I agree that you don't want to see versions in the URIs of the resources presented in your API. That makes them not "cool". Also agree that the it is representations that are most likely to change.

However it does then raise the question of what happens when you change the contents of a particular representation. For instance if your original JSON representation of a frobnitz is

{"x": "bam", "y": "hello"}

and you want to add a "z" field you may feel that the client should have some awareness that we're now on version 2 of some kind of data scheme.
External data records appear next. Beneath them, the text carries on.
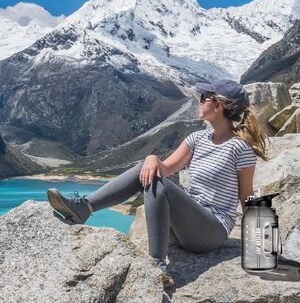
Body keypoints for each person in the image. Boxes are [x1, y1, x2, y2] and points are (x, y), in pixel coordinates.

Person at [46, 79, 269, 289]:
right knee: (148, 168)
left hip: (212, 230)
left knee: (158, 183)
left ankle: (157, 264)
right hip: (187, 225)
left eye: (205, 96)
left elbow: (246, 195)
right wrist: (152, 159)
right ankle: (84, 207)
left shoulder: (240, 148)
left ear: (219, 105)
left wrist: (260, 244)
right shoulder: (196, 140)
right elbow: (166, 168)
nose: (200, 100)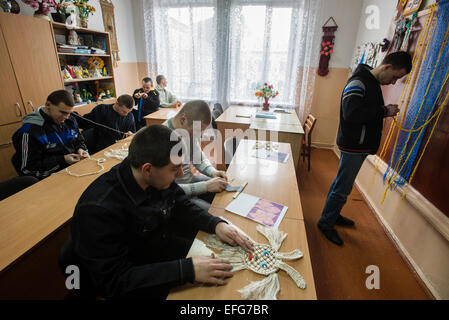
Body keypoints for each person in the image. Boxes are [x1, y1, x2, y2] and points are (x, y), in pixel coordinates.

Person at [59, 125, 253, 299]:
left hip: (154, 249)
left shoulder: (154, 178)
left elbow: (181, 204)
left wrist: (216, 224)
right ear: (147, 169)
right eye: (174, 169)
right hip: (128, 277)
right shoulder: (99, 209)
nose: (180, 175)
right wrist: (186, 270)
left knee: (224, 262)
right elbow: (114, 281)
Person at [317, 51, 412, 246]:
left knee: (342, 185)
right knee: (342, 187)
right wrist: (385, 111)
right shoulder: (359, 82)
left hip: (357, 145)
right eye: (394, 77)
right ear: (386, 67)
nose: (393, 83)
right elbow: (352, 113)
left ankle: (332, 215)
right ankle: (326, 223)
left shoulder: (370, 82)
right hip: (353, 145)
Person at [163, 100, 228, 211]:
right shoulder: (162, 138)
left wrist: (213, 172)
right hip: (174, 196)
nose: (200, 135)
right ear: (183, 119)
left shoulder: (189, 130)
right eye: (198, 130)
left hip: (188, 183)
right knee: (217, 213)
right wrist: (205, 186)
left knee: (225, 193)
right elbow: (167, 189)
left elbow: (199, 160)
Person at [11, 90, 88, 180]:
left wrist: (81, 149)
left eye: (69, 113)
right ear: (48, 105)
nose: (66, 117)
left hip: (74, 170)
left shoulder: (70, 119)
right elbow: (28, 169)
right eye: (63, 112)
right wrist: (62, 160)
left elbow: (79, 140)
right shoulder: (28, 132)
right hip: (51, 178)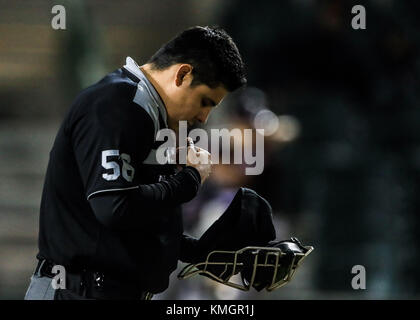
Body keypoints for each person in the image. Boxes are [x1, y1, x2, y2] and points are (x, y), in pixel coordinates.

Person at [24, 25, 246, 300]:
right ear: (183, 74)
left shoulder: (150, 113)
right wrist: (190, 178)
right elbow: (114, 206)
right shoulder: (116, 104)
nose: (203, 117)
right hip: (75, 290)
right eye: (205, 101)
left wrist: (200, 250)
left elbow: (133, 221)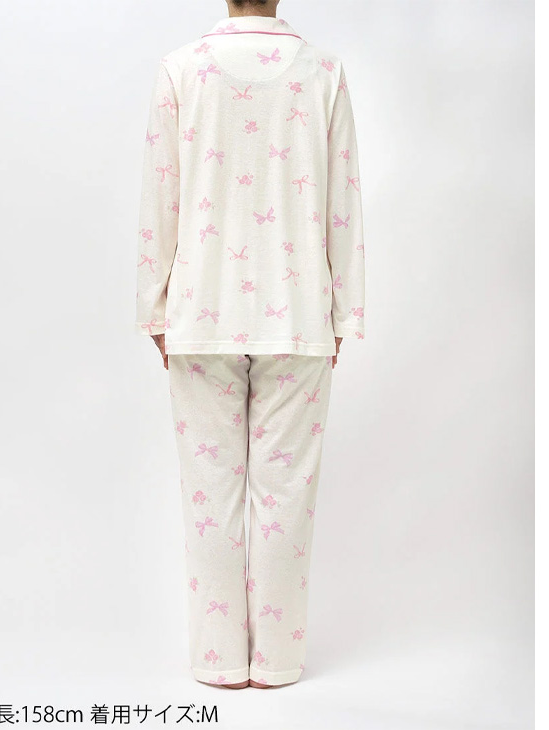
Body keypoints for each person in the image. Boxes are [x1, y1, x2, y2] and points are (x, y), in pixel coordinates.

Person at [135, 0, 365, 688]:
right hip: (299, 313)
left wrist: (155, 308)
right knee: (286, 494)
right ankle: (278, 661)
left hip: (200, 311)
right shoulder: (324, 72)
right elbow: (344, 201)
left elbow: (160, 195)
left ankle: (218, 659)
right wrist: (344, 312)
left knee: (209, 494)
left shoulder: (182, 70)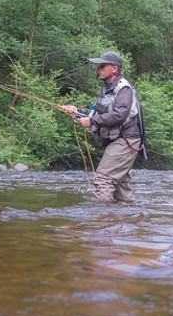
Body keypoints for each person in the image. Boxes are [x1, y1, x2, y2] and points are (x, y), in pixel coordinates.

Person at [61, 51, 144, 204]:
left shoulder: (124, 89)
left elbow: (119, 115)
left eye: (102, 66)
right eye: (99, 66)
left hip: (126, 139)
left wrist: (92, 121)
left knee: (104, 179)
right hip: (118, 140)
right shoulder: (106, 90)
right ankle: (129, 219)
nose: (98, 69)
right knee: (121, 186)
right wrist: (77, 111)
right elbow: (97, 113)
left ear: (114, 68)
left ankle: (101, 219)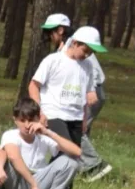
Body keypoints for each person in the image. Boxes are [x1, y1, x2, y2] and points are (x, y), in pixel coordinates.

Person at [29, 24, 105, 175]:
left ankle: (51, 185)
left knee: (71, 160)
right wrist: (40, 112)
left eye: (91, 53)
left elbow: (83, 95)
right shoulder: (54, 60)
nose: (87, 55)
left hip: (75, 117)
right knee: (68, 152)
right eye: (85, 50)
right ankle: (41, 180)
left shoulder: (88, 66)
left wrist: (84, 119)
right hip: (54, 114)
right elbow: (33, 86)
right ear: (75, 43)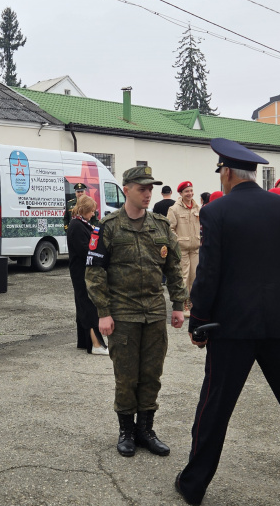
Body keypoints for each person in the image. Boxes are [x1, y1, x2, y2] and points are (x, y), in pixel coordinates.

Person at [176, 138, 280, 506]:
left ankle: (193, 486)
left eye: (221, 171)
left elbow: (209, 273)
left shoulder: (216, 211)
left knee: (215, 408)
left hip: (231, 327)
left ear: (227, 173)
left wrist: (198, 321)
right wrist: (277, 275)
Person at [85, 166, 187, 458]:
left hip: (154, 312)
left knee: (152, 375)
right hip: (123, 313)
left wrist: (178, 305)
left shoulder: (160, 225)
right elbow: (94, 273)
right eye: (142, 188)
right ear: (126, 189)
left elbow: (173, 268)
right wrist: (103, 312)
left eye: (150, 189)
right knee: (126, 376)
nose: (148, 194)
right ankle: (127, 431)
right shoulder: (107, 227)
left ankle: (146, 430)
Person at [66, 195, 107, 355]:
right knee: (88, 306)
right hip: (81, 271)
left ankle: (83, 341)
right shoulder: (77, 225)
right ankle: (96, 344)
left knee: (82, 304)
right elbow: (84, 249)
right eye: (91, 211)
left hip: (81, 270)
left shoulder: (80, 223)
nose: (93, 214)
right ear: (84, 210)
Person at [167, 181, 200, 316]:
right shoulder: (174, 209)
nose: (190, 194)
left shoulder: (197, 208)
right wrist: (178, 241)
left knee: (195, 276)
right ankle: (184, 304)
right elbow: (169, 229)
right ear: (180, 193)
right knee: (184, 277)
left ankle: (193, 302)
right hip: (182, 249)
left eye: (191, 190)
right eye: (187, 191)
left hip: (195, 248)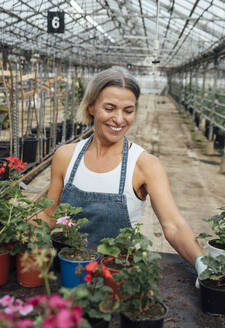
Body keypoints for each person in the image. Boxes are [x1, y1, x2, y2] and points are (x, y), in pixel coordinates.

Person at [39, 67, 205, 273]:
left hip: (116, 276)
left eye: (128, 111)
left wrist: (202, 264)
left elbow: (173, 225)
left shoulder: (145, 165)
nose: (119, 119)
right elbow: (48, 214)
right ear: (91, 107)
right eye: (109, 108)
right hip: (67, 271)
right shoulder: (66, 156)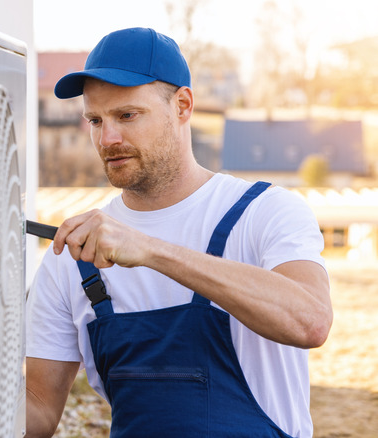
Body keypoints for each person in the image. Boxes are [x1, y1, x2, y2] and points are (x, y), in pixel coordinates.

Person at [25, 27, 332, 438]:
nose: (107, 138)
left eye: (127, 115)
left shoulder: (264, 211)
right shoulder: (71, 256)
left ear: (183, 106)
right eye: (95, 120)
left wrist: (151, 250)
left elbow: (310, 321)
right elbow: (39, 410)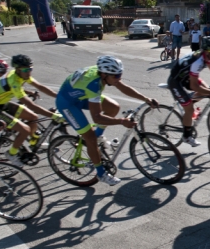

I'm not sure about that. I think you've got a few options:

  • Make your clients flexible in the face a gently changing representations. In the above example we're still generating a JSON dictionary.
  • If you must, put a version in the representation itself (a version field in this example). By doing so you're effectively declaring a sub-representation within the JSON content-type. I reckon that's pretty limiting though.
  • Use your own MIME types and version them: application/x-my-special-json1.0, application/x-my-special-json1.1. This allows you to version your representations independently of each other. Again, with this one you are making a significant demand on your clients to know what's going on.

In general I think you want to optimize your API and your representations for clients that you haven't invented yourself; ones that other people will create upon discovering your resources. I believe this is useful even in the case when you are making something that is private because it builds in a useful design constraint that will help make your system more robust.

cdent
A: 

Another approach could be to say that "one representation has multiple APIs":

http://xxx/user/123/api/1.json

And if you wish, you could return the representation using the latest API when requesting like this:

http://xxx/user/123.json

Personally I like other solutions better but this is another approach that I haven't seen suggested here yet.